War on ______. Fill in the blank. Politics is full of buzz words, zingers, and one-liners to garner the attention of people and bring notoriety to a cause. War on Women, War on the Poor, War on Businesses. Most recently, critics of the Obama Administration have coined the term “War on Coal” to characterize proposed and enacted EPA regulations that some say will (and is) crippling the coal industry in the United States.
Big Coal’s arch-nemesis, at least according to them, is the EPA.
But are environmental regulations really the biggest cause of concern for coal? There is no doubt that the industry has suffered recently. Several coal companies, especially in West Virginia, have had to close down plants and lay off workers extensively.
A recent editorial in the Charleston Gazette has proposed a different reason why coal is in decline: natural gas.

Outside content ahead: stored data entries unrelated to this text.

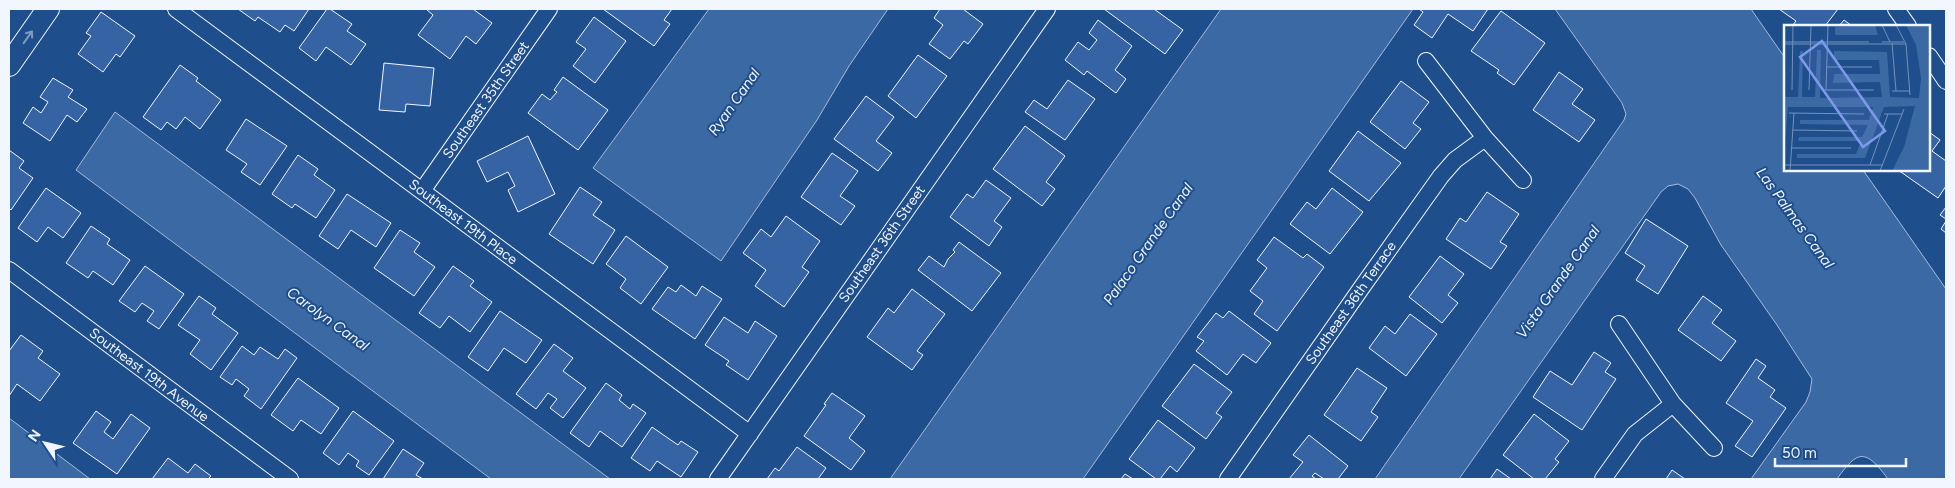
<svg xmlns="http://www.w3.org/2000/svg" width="1955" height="488" font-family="Figtree,sans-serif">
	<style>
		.water { fill: #3b69a3; stroke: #a8bbd7 }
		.building { fill: #3563a3; stroke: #f2f6ff }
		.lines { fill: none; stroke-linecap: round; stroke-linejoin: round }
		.street-casing { stroke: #f2f6ff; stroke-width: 18 }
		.secondary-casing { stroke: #f2f6ff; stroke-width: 24 }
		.street { stroke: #1f4e8c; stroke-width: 16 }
		.secondary { stroke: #1f4e8c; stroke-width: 22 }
		.oneway { stroke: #7e9ac0 }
		.labels { text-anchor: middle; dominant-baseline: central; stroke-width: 4; stroke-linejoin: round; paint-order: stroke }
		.street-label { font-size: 14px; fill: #f2f6ff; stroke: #1f4e8c }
		.water-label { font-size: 15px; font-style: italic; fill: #f2f6ff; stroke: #1f4e8c }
		.inset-road { fill: none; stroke: #7391ba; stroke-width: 1 }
		.view { fill: #7d9aea; fill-opacity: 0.15; stroke: #7d9aea; stroke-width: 2.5 }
		.inset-edge { fill: none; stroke: #f2f6ff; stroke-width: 2.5 }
	</style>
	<rect width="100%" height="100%" fill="#1f4e8c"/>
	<path class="water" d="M709,9H888L849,66L817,120L721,261L593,168Z
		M1221,9H1413L1083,479H890Z
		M1555,9H1751L1785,58V170H1863L1946,289V479H1888C1866,449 1858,449 1837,479H1751L1806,402L1810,392L1812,379L1777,325L1721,245L1695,198L1688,189L1678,184L1668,186L1661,192L1459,479H1375L1624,120L1626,114L1622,103Z
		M115,112L610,479H491L76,170Z
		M9,418L90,479H9Z"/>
	<path class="building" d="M238,9H309L294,31L285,25L280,32L258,17L255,21Z
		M327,9H330L352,24L347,31L366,44L351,65L326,47L316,61L299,48Z
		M427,9H473L492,23L476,44L466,36L450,59L418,35L433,15L427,10Z
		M603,9H672L664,20L670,24L654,46Z
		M940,9H963L983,24L968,44L964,41L950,59L929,44L943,25L934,18Z
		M1104,9H1154L1183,30L1165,54Z
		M1419,9H1488L1473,31L1448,14L1432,38L1414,25L1423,12Z
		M1779,9H1838L1825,26H1792L1796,21Z
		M1501,11L1545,43L1514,85L1497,73L1499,70L1471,51Z
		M101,12L135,36L120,57L116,54L103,72L78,54L91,36L86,33Z
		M594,17L626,41L595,83L573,66L586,49L576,42Z
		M1098,20L1132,46L1115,70L1126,79L1116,93L1087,71L1084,75L1065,60L1078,42L1089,50L1097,40L1089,33Z
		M1844,20L1852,26H1839Z
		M918,55L947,76L916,118L888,96Z
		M384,63L434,68L430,106L406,104L405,112L379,110Z
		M180,65L198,78L196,81L221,100L200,129L185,117L176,129L167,122L161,130L143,117Z
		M1559,72L1583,89L1572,104L1595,120L1579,142L1533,110Z
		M563,77L608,110L578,150L528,113L542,94L550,100L557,92L554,90Z
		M53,78L73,90L68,97L87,109L77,122L67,115L50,141L23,123L33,107L41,113L48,102L40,97Z
		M1068,80L1095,99L1065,140L1025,112L1034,100L1047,109Z
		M1401,81L1429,102L1413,123L1421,129L1405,149L1370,122Z
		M866,96L894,117L876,141L892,153L878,171L834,139Z
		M246,119L287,146L260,185L241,172L247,164L226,150Z
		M1025,126L1065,156L1046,182L1055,189L1042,206L993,169Z
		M1358,131L1401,163L1369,201L1329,171Z
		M1929,132L1940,140L1932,151L1946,161V186L1938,198L1898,170H1929Z
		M528,136L555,194L518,212L508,190L515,186L508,172L487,182L477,161Z
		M9,150L24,161L19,168L33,178L11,210L9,208Z
		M832,153L858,171L840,196L855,206L841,225L801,197Z
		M298,155L318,169L314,175L335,190L316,218L295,204L292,208L272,194Z
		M986,180L1011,198L994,221L1002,227L989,246L950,217L967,194L973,198Z
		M580,187L602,202L593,215L615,230L593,264L549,234Z
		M46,188L81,213L63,238L48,227L37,242L18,228Z
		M1332,188L1363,212L1330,254L1290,224L1307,202L1316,209Z
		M1487,192L1519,214L1500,242L1507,246L1491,269L1446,239L1460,218L1466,222Z
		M347,194L391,223L376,247L351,230L338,249L319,236Z
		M1946,207V219L1940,215Z
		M786,216L820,241L802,267L809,272L784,307L755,286L766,270L743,253L761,229L771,237Z
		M1646,219L1688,246L1658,294L1636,280L1645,266L1625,253Z
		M1946,221V233L1941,229Z
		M91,226L110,239L107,244L130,260L113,285L93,271L88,278L66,263Z
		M400,230L420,243L414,252L435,267L414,296L374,268Z
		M626,236L668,267L641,304L620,288L626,279L606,264Z
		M1274,237L1303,258L1307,254L1324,267L1277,331L1254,314L1263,301L1250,291L1267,268L1257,260Z
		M959,242L1001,273L972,311L918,270L929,256L944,267L948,259L955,252L953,250Z
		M1440,256L1464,274L1448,295L1458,303L1442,323L1409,297Z
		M145,266L184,294L159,329L147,321L154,311L142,303L135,312L119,301Z
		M453,266L474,281L470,286L492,302L470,332L449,316L440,328L419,313Z
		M681,285L696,296L702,286L722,299L695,339L652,309L668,287L676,292Z
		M912,289L945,314L917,351L923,355L912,370L867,337L888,308L894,313Z
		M199,296L216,308L212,314L238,333L211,370L190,354L200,340L178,325Z
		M1703,296L1722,310L1712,323L1736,341L1721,361L1678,330Z
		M500,311L542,340L526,363L504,348L488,371L468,357Z
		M1229,311L1271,343L1256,363L1243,354L1227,375L1196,351L1204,341L1197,337L1216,313L1223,318Z
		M1410,314L1437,334L1406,376L1369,348L1385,326L1395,334Z
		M724,317L748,333L755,321L777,336L748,380L726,365L729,361L705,345Z
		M21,335L43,351L38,358L60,374L40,401L17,384L9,396V351Z
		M554,344L573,358L563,371L586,388L563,418L550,408L557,399L548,393L536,409L516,394Z
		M242,346L254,355L260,347L278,359L285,349L297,358L261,409L244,396L249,389L236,379L232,385L220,377Z
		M1594,352L1611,363L1605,372L1616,379L1582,430L1533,397L1550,371L1572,385Z
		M1756,359L1766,366L1758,378L1775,390L1770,397L1786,408L1752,457L1735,446L1753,421L1726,403Z
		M1194,364L1232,392L1216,413L1222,417L1206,439L1162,406Z
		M1357,368L1387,388L1371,412L1378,417L1361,441L1324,415Z
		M298,378L339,408L321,434L301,420L293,431L271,415Z
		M606,383L622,395L619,400L630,409L633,404L646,413L622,447L600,431L589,447L570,433Z
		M832,393L865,416L849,438L865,451L851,470L804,436L826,405L824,404Z
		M96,411L111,422L104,432L113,439L131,414L150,428L117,474L73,443Z
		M353,411L394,441L369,475L356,466L359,461L348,453L339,465L323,453Z
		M1534,414L1569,441L1555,459L1559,462L1545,479H1534L1503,455Z
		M1158,420L1195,448L1177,472L1170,466L1160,479H1156L1129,459Z
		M652,427L678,445L681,441L698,452L681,477L657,461L650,471L631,458Z
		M1309,435L1348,466L1338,479H1324L1315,473L1312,476L1316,479H1289L1303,462L1293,455Z
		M797,447L826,468L818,479H767L775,468L779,471Z
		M403,449L424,463L416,475L423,479H383Z
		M168,458L188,473L195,464L211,476L208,479H152Z
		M1497,469L1511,479H1490Z
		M1672,470L1685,479H1666Z
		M1125,474L1133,479H1121Z"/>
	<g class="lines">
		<g class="street-casing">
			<path id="street" d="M176,9L750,434
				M1896,9L1908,26
				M1929,56L1946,81
				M1426,61L1485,138L1523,180
				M422,191L549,9
				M9,270L290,479
				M1619,324L1673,404L1714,448
				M718,479L1047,9
				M1228,479L1362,287L1441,176L1455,160L1485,138
				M1603,479L1635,434L1673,404"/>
		</g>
		<g class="secondary-casing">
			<path id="secondary" d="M9,65L48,9"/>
		</g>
		<use href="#street" class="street"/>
		<use href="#secondary" class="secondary"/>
	</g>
	<defs><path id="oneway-shaft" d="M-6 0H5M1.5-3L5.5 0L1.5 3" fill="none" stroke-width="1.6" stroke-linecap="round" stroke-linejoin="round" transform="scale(1.25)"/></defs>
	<use class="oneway" href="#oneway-shaft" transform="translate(28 37) rotate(-55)"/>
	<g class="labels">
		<g class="street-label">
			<text transform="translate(486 100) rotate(-55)">Southeast 35th Street</text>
			<text transform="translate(463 222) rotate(37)">Southeast 19th Place</text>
			<text transform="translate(882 244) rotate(-55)">Southeast 36th Street</text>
			<text transform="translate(1351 303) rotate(-55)">Southeast 36th Terrace</text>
			<text transform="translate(149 375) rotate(37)">Southeast 19th Avenue</text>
		</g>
		<g class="water-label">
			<text transform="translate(734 102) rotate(-55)">Ryan Canal</text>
			<text transform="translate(1795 218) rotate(54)">Las Palmas Canal</text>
			<text transform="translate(1148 244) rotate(-55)">Palaco Grande Canal</text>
			<text transform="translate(1558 282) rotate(-55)">Vista Grande Canal</text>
			<text transform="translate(328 319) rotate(36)">Carolyn Canal</text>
		</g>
	</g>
	<g transform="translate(1784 25)">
		<rect width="146" height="146" fill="#1f4e8c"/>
		<path d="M91,0L94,10H51V2ZM122,0H146V146H108L120,122L131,81L100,82L81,133H13V129H72L77,116H14L15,112H78L84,100L16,99V95H85L89,82H4L0,129V26L1,72H14L16,26H19L18,72H31L33,25H37L36,73L98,72L96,57L49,58L50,49H96L95,35H50V26L103,27L106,72L135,73L137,53L132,20Z" fill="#3b69a3"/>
		<path class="inset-road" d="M98,0L106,17M112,0L122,19L126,70M0,17H85M98,17H120M108,18L112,66M0,19H122M43,42H88M8,65L9,0M25,65L27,0M38,65H90M42,65L44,0M108,66H126M5,88L80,89M100,89H118M8,105L73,106M7,123H67M0,140H99M86,140L104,89M6,146L10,88M96,146L120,84"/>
		<path class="view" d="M38,16L101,106L79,122L16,32Z"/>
		<rect width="146" height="146" class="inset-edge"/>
	</g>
	<rect width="1955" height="488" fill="none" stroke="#f2f6ff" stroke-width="20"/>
	<g transform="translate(45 443) rotate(305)" stroke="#1f4e8c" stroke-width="4" paint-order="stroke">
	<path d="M0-4L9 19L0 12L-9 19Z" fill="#f2f6ff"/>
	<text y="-8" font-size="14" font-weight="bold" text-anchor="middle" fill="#f2f6ff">N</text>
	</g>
	<path d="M1775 458v8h131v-8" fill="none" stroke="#f2f6ff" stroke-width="2.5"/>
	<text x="1782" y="458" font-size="15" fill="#f2f6ff" stroke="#1f4e8c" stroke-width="4" paint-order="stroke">50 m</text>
</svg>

Statistician Jeff Green of Workforce West Virginia says natural gas employment is rising and coal employment is declining as market factors take effect. His office is to release an updated report on the trend later this month.
These economic changes inflict suffering on West Virginia coal communities. For example, Consol Energy laid off 465 workers in Clay County during the past year — blaming the shutdown on an environmental lawsuit. Such a loss in a rural region is devastating.
West Virginia politicians and the mining industry rarely mention economic factors crimping Appalachian coal output, but blame the decline solely on federal pollution controls. A delegation of top Democrats went to Washington this month for a White House showdown with the new chief of the Environmental Protection Agency.
The National Center for Policy Analysis produced these statistics in regard to coal’s forced submission to natural gas:
Over the last decade, net coal-fired electricity generation decreased 10 percent, while natural gas-fired generation increased 50 percent.
Proven gas reserves have increased 80 percent since 1990.
Oil and gas extraction employment has increased by 27.5 percent since 2008, whereas total nonfarm employment is down 3.4 percent.
Natural gas production increased from 0.38 trillion cubic feet in 2000 to 4.8 trillion cubic feet in 2010.
The right, and more importantly Big Coal, like to shy away from this consideration. In a recent article from the Daily Caller, the idea that industry regulations are the biggest problem is the main focus. Page 2 of the article briefly mentions the natural gas industry, but fails to go further into detail.
…Meanwhile, as the coal industry bargains with the Obama administration over what should be done to tackle global warming while preserving an entire industry, reports indicate coal plants across the country are slated for shut down in the coming years.
Reuters compiled a list of 207 coal plants that are slated to shut down in the next decade or so, in part due to stricter environmental regulations. However, the American Coalition for Clean Coal Electricity found that 285 coal-fired generators will be shut down, at least in part, because of EPA rules.
Environmental regulations certainly have an impact on the coal industry, but finger-pointing solely directed at the EPA isn’t completely appropriate. Especially since the gas boom has all but slowed down.